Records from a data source
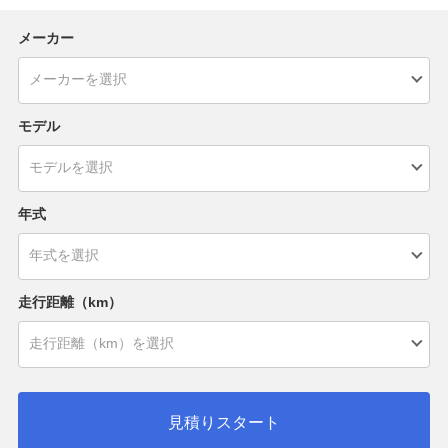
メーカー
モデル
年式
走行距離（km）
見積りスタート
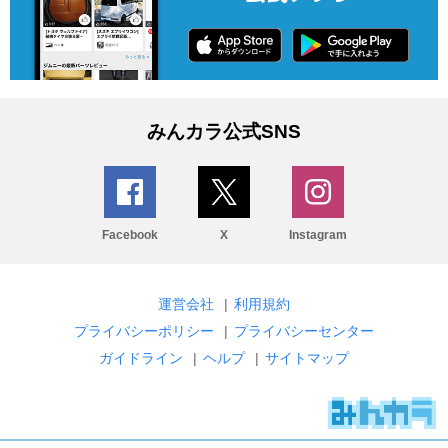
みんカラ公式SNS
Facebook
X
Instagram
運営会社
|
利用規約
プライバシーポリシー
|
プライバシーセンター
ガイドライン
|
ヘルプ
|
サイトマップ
--
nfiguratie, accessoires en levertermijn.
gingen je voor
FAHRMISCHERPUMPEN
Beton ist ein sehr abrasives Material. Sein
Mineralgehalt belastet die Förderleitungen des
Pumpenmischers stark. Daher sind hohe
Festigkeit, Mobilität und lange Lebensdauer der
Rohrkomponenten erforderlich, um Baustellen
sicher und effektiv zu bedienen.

**WHAT YOU WILL DO:**
Your task is to retype the entries verbatim, starting with the line that holds "gingen je voor" and stopping after the line that holds "sicher und effektiv zu bedienen.".

**RESULT BELOW:**
gingen je voor
FAHRMISCHERPUMPEN
Beton ist ein sehr abrasives Material. Sein
Mineralgehalt belastet die Förderleitungen des
Pumpenmischers stark. Daher sind hohe
Festigkeit, Mobilität und lange Lebensdauer der
Rohrkomponenten erforderlich, um Baustellen
sicher und effektiv zu bedienen.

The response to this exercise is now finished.